We will stack the weights to get a 2D array, these simplifies wrriting a model. Now we can compute the dot product between beta and the 2D-array

In [75]:

weight_m = np.vstack((d.weight_std, d.weight_std**2, d.weight_std**3))

In [76]:

with pm.Model() as m_4_6:
    alpha = pm.Normal('alpha', mu=178, sd=100)
    beta = pm.Normal('beta', mu=0, sd=10, shape=3)
    sigma = pm.Uniform('sigma', lower=0, upper=50)
    mu = pm.Deterministic('mu', alpha + pm.math.dot(beta, weight_m))
    height = pm.Normal('height', mu=mu, sd=sigma, observed=d.height)
    trace_4_6 = pm.sample(1000, tune=1000)

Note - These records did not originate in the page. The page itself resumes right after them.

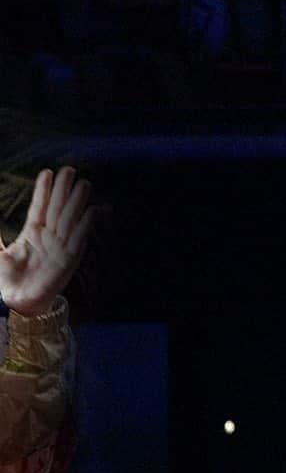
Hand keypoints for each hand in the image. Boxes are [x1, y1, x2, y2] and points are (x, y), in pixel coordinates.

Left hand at [0, 167, 99, 316]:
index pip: (40, 207)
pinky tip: (91, 210)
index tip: (47, 172)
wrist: (18, 303)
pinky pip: (79, 239)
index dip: (43, 190)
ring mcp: (60, 246)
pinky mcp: (69, 259)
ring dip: (77, 201)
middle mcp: (48, 236)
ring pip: (70, 218)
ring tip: (83, 183)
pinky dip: (84, 225)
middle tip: (69, 169)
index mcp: (32, 233)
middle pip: (57, 207)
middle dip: (63, 189)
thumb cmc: (8, 280)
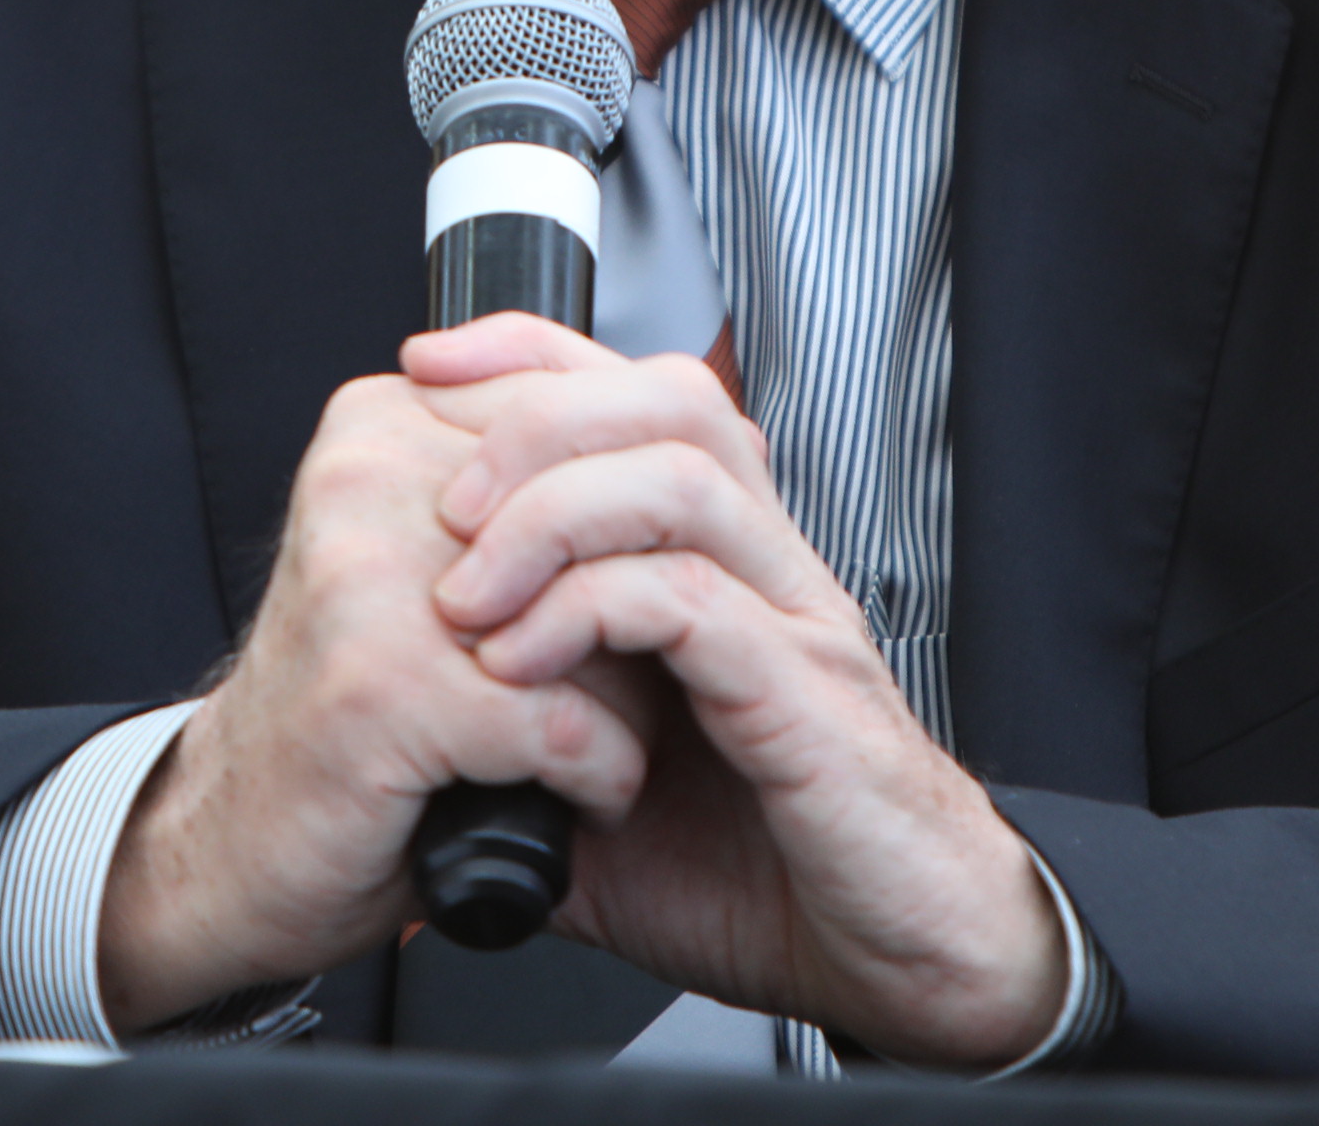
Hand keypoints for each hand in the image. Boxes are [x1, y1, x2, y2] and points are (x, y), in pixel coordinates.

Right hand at [92, 360, 655, 1030]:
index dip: (632, 531)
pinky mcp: (385, 683)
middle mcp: (370, 473)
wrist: (233, 841)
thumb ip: (536, 489)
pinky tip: (563, 800)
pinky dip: (597, 784)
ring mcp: (371, 573)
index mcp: (386, 422)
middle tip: (606, 686)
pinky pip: (573, 727)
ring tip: (580, 745)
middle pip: (608, 522)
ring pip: (606, 622)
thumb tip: (710, 459)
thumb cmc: (354, 710)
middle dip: (634, 621)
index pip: (588, 416)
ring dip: (627, 708)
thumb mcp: (436, 563)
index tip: (612, 601)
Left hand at [413, 317, 1066, 1070]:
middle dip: (535, 420)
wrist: (902, 962)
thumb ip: (521, 765)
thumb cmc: (774, 878)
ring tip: (468, 592)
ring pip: (683, 480)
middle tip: (444, 503)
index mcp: (725, 565)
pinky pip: (697, 605)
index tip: (426, 373)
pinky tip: (520, 665)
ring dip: (551, 513)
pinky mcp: (806, 700)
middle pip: (666, 402)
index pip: (634, 393)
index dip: (529, 357)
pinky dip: (589, 613)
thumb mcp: (607, 813)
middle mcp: (768, 570)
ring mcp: (796, 625)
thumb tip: (416, 774)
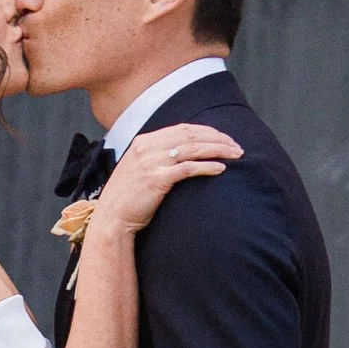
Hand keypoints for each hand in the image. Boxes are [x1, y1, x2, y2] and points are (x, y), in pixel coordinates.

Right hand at [93, 124, 240, 238]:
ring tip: (236, 155)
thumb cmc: (128, 199)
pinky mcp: (157, 179)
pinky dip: (207, 166)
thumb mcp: (139, 170)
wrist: (112, 218)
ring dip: (218, 150)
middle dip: (218, 138)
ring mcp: (151, 162)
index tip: (224, 138)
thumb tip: (182, 155)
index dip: (207, 131)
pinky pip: (188, 168)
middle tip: (237, 146)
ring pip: (193, 148)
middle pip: (191, 135)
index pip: (182, 128)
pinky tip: (221, 169)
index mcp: (144, 141)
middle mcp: (147, 147)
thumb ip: (156, 158)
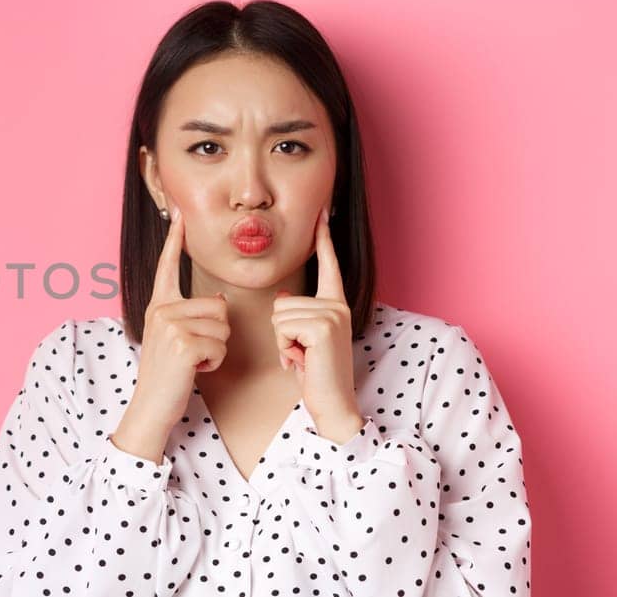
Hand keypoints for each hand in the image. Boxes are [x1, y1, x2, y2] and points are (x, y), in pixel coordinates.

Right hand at [118, 205, 230, 449]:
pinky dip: (214, 362)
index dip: (174, 239)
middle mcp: (161, 309)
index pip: (168, 266)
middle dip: (217, 334)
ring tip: (193, 362)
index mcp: (158, 305)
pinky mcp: (182, 342)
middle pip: (217, 306)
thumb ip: (190, 316)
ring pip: (222, 325)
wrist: (151, 406)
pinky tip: (195, 370)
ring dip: (217, 349)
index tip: (178, 213)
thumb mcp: (174, 339)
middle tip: (193, 353)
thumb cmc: (168, 375)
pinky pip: (219, 344)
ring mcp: (169, 324)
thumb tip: (217, 301)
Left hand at [272, 206, 361, 435]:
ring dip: (283, 342)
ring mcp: (332, 314)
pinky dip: (285, 349)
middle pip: (283, 302)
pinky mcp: (323, 326)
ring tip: (303, 357)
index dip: (323, 239)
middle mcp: (337, 305)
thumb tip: (283, 298)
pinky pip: (282, 327)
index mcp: (335, 305)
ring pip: (279, 315)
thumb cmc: (315, 374)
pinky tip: (303, 361)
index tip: (321, 212)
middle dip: (282, 333)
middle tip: (302, 353)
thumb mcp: (302, 340)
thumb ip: (296, 316)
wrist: (332, 403)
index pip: (328, 266)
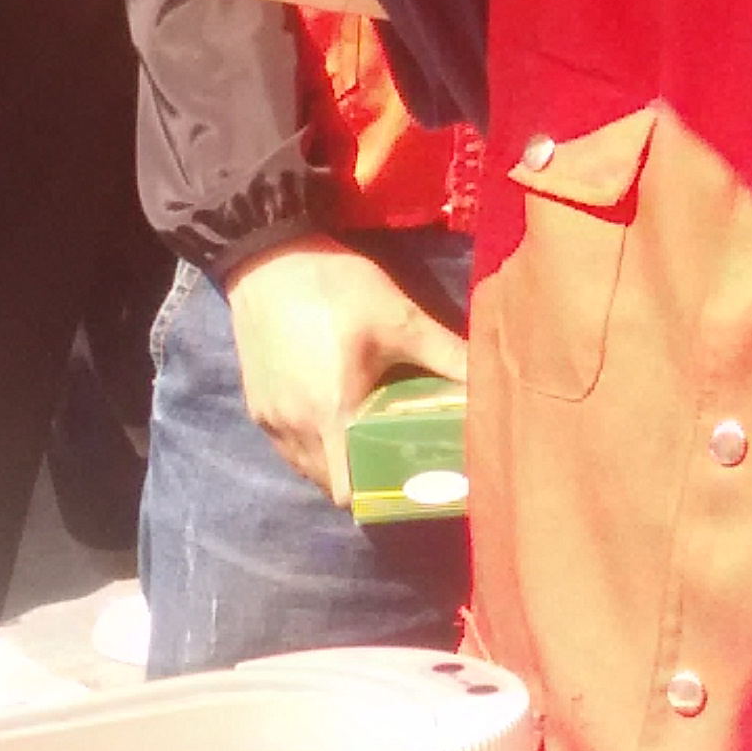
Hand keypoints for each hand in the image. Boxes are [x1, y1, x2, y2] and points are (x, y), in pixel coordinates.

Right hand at [221, 238, 468, 498]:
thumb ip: (448, 354)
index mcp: (332, 414)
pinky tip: (334, 415)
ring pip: (307, 470)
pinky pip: (288, 448)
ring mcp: (269, 420)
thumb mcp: (399, 317)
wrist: (266, 255)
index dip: (380, 495)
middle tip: (397, 453)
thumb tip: (496, 380)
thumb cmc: (335, 286)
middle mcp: (295, 429)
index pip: (351, 493)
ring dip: (336, 464)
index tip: (409, 479)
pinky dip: (311, 447)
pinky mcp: (255, 406)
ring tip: (367, 435)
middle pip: (330, 486)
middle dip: (364, 479)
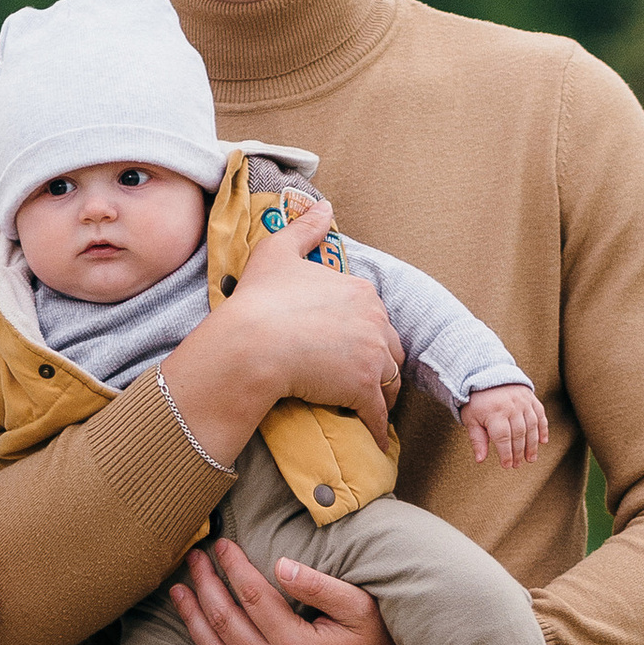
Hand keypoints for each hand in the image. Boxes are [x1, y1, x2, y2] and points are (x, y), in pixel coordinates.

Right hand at [158, 195, 403, 462]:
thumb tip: (324, 204)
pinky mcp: (363, 389)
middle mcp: (375, 321)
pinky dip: (378, 428)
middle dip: (381, 366)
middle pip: (390, 350)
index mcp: (361, 291)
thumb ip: (306, 228)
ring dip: (383, 397)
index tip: (353, 348)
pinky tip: (375, 440)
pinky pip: (378, 414)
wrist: (253, 342)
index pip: (376, 318)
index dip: (366, 334)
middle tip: (368, 382)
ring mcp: (372, 356)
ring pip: (389, 382)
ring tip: (372, 409)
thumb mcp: (279, 250)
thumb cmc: (260, 298)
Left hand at [167, 538, 423, 644]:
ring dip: (192, 619)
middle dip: (205, 584)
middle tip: (194, 558)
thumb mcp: (360, 608)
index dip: (232, 566)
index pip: (251, 595)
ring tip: (179, 591)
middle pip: (224, 620)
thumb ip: (319, 586)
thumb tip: (280, 564)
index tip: (222, 544)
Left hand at [462, 383, 548, 469]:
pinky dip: (543, 428)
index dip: (506, 454)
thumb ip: (477, 439)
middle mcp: (511, 407)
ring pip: (531, 426)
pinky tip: (543, 442)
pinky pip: (540, 415)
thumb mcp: (471, 419)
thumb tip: (480, 460)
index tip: (507, 465)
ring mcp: (523, 402)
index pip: (503, 438)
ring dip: (533, 445)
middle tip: (518, 465)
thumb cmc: (477, 401)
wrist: (487, 374)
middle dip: (519, 452)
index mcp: (495, 413)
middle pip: (519, 434)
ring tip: (531, 459)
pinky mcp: (531, 398)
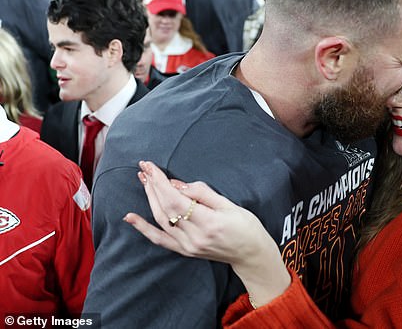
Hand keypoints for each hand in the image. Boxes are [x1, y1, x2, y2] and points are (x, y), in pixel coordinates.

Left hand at [125, 161, 290, 305]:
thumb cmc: (246, 227)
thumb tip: (177, 184)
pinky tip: (130, 217)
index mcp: (209, 223)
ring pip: (161, 220)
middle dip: (153, 185)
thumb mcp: (230, 205)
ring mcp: (188, 246)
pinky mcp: (185, 251)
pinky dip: (143, 228)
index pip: (176, 200)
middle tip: (145, 167)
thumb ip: (203, 193)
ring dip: (150, 198)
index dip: (161, 182)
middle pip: (165, 208)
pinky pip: (159, 239)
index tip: (152, 167)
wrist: (251, 254)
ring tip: (144, 180)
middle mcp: (195, 237)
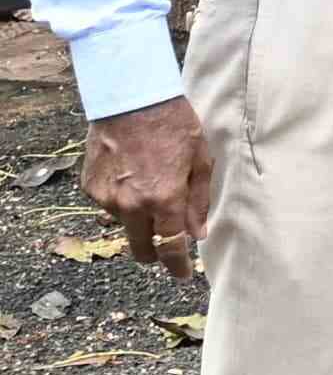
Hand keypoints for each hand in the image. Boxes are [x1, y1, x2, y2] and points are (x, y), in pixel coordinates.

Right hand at [81, 99, 213, 271]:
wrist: (130, 100)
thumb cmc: (173, 124)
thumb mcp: (200, 159)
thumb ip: (198, 200)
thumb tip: (198, 232)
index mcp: (164, 199)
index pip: (171, 247)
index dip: (177, 265)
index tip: (183, 274)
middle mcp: (132, 205)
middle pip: (141, 249)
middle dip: (155, 253)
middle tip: (166, 244)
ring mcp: (106, 198)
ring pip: (125, 225)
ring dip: (138, 219)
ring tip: (150, 186)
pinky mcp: (90, 188)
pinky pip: (108, 205)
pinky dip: (121, 198)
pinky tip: (131, 174)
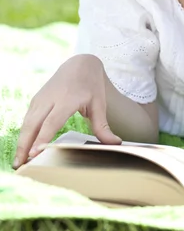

Auto-assigning NUTS sampler...
Initializing NUTS using jitter+adapt_diag...
100%|██████████| 2000/2000 [00:16<00:00, 336.64it/s]

In [77]:

pm.traceplot(trace_4_6, varnames);

Code 4.71 and 4.72

In [80]:

plt.scatter(d.weight_std, d.height, c='C0', alpha=0.3)
plt.fill_between(d.weight_std[idx], mu_hpd[:,0], mu_hpd[:,1], color='C2', alpha=0.25);
plt.fill_between(d.weight_std[idx], height_pred_hpd[:,0], height_pred_hpd[:,1], color='C2', alpha=0.25)

at = np.arange(-2, 3)
plt.xticks(at, np.round(at * d.weight.std() + d.weight.mean(), 1));

In [79]:

import sys, IPython, scipy, matplotlib, platform
print("This notebook was createad on a computer %s running %s and using:\nPython %s\nIPython %s\nPyMC3 %s\nNumPy %s\nPandas %s\nSciPy %s\nMatplotlib %s\n" % (platform.machine(), ' '.join(platform.linux_distribution()[:2]), sys.version[:5], IPython.__version__, pm.__version__, np.__version__, pd.__version__, scipy.__version__, matplotlib.__version__))

This notebook was createad on a computer x86_64 running debian stretch/sid and using:
Python 3.6.2
IPython 6.1.0
PyMC3 3.2
NumPy 1.13.3
Pandas 0.20.3
SciPy 0.19.1
Matplotlib 2.1.0